Знает ли, помнит ли, что могут быть еще две жертвы — сын его Адеодат и мать сына; что будет и к ним «жесток», покинет и их на произвол судьбы; всех и все покинет, через все перешагнет, чтобы спастись — бежать?[165]
Очень вероятно, что этого всего он тогда еще не понимал, не думал об этом так ясно; но, может быть, думал за него кто-то Другой — тоже «Двойник» его, уже не темный, а светлый (потому что два у человека «двойника» — он этого еще тогда не знал); думал за него Ангел Хранитель. Он-то, может быть, и шепнул ему на ухо то, что он сам себе скажет потом через много лет: «Бог тебя простит», «все будет хорошо, беги, не бойся!»
И как сказал Ангел, так и сделалось: кончилось все хорошо; из великого зла вышло добро величайшее — Святость. Спасся тогда и спас других, и потом, скольких еще спасет св.
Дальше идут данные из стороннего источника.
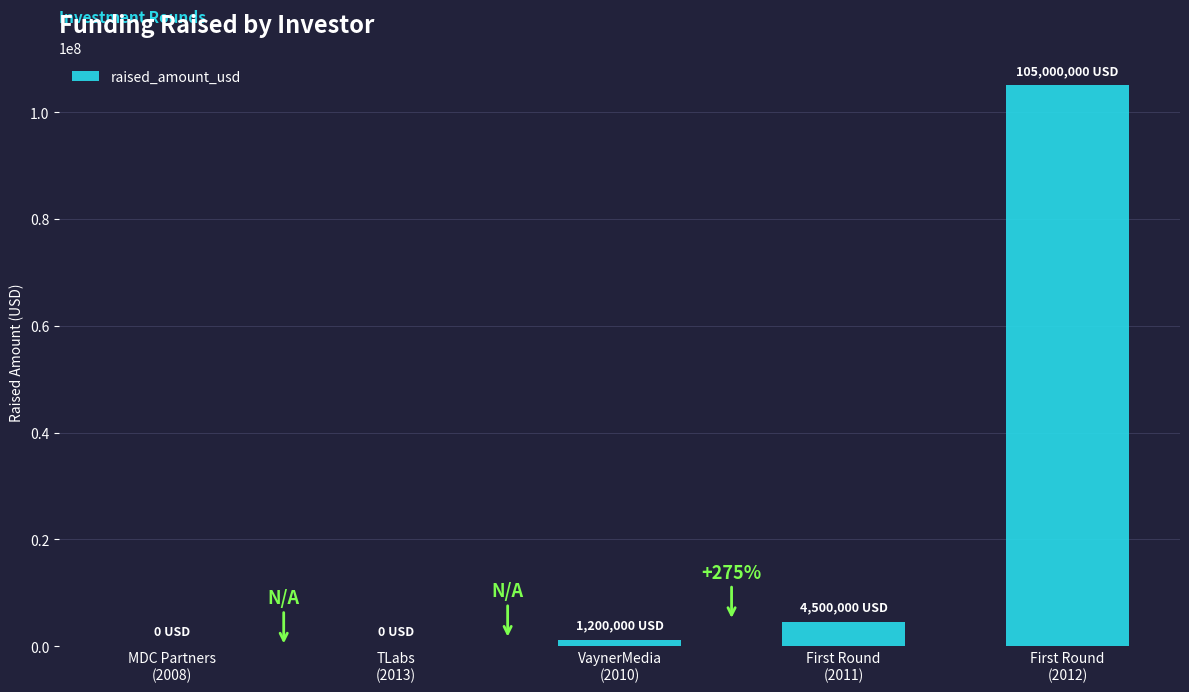

Reading left to right, extract all data points from this chart.

MDC Partners
(2008)=0	TLabs
(2013)=0	VaynerMedia
(2010)=1200000	First Round
(2011)=4500000	First Round
(2012)=105000000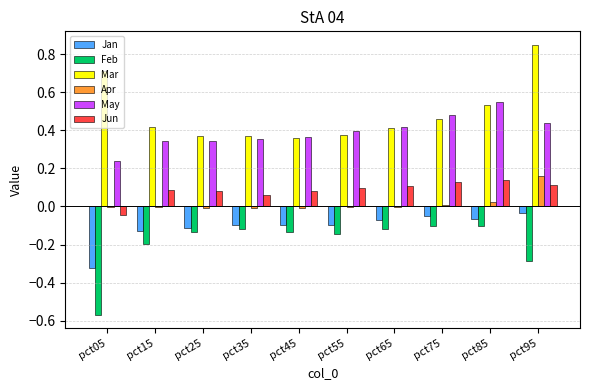

Which category has the highest value in the Mar series?

pct95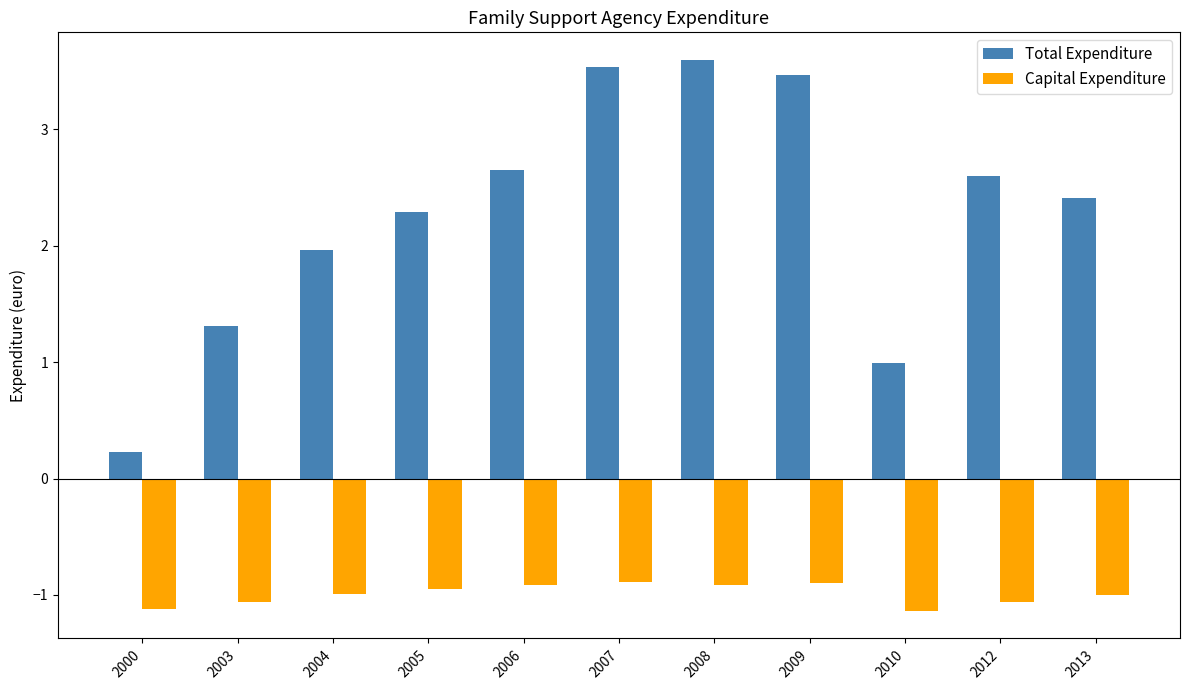

What are all the series names shown in the legend?

Total Expenditure, Capital Expenditure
Августин!
Только что приехал в Рим, начал и здесь устраивать «школу красноречия», «лавочку слов».
Бегал, хлопотал, стучался во все двери и кое-как устроил. Но дела шли плохо, школьный заработок был скудный, учеников мало, да и те, что были, ненадежны: поучатся — и пропадут, не заплатив.[166] Едва сводил концы с концами и все хлопотал, бегал, так что, наконец, заболел и слег.
Болен был духом и телом уже давно, девять лет, но все не чувствовал, потому что «злейшее зло безболезненно»,[167] и только теперь вдруг почувствовал.
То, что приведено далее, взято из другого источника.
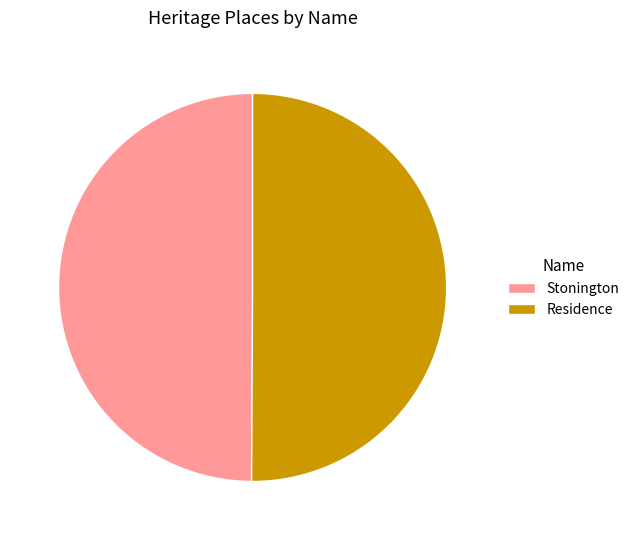

Is it true that Residence is 50% of the pie?

True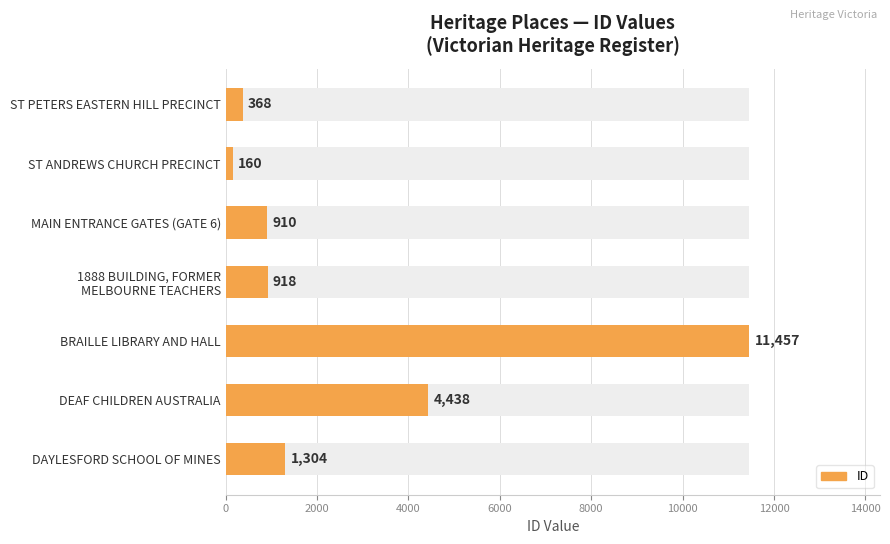

Are the bars grouped side by side (vs. stacked)?

No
«Я был поражен бичом недуга… и уже сходил в могилу, врагом Твоим, Господи, отягченный множеством грехов против Тебя и себя, и других… Но ради матери моей Ты меня помиловал, не захотел, чтобы я умер таким, каким был тогда; Ты услышал молитвы ее… и сына рабы Твоей спас».[168]
Встал с постели, но был еще слаб, не мог ходить в школу и, лишившись последнего заработка, впал в такую нищету, что вынужден был вернуться, «как пес на блевотину», к тем, от кого бежал, — к манихейским братьям. Видя, что он погибает, они сжалились над ним, приютили его и спасли.
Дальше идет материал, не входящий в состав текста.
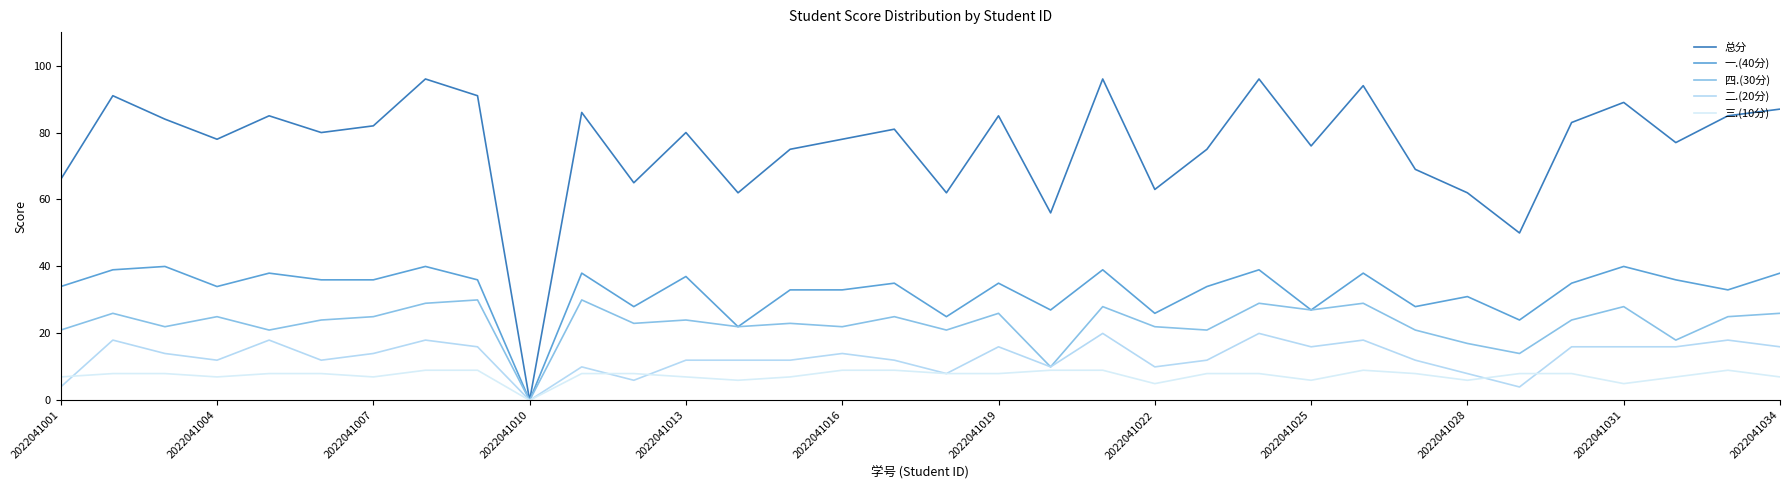

Which series has the largest total across all categories?

总分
Но «братом» казаться, не будучи братом, из-за куска хлеба обманывать, — тяжело ему было, должно быть, так, что становился поперек горла кусок.
Хуже всего было то, что, освободившись только наполовину от манихейской лжи, он все еще бился в ней, как пойманная птица в полуразорванной сети; хотел вылететь и не мог: крылья путались в обрывках сети. Духом был так же при смерти болен, как только что телом, и так же медленно выздоравливал, и был еще слаб.
В самом конце карфагенских дней попалась ему под руку случайно как будто, но в самую нужную минуту самая нужная книга — Карнеада, крайнего скептика Новой Академии (так же точно, как десять лет назад попался ему под руку случайно как будто «Гортензий»). В эту-то именно минуту, в таком-то именно крайнем сомнении, он и нуждался больше всего: только этот яд и мог быть для него противоядием от злейшего яда — ложной манихейской веры. «Истины для человека быть не может», — надо ему было сказать с Карнеадом, чтобы пошатнуть незыблемость лжи.[169]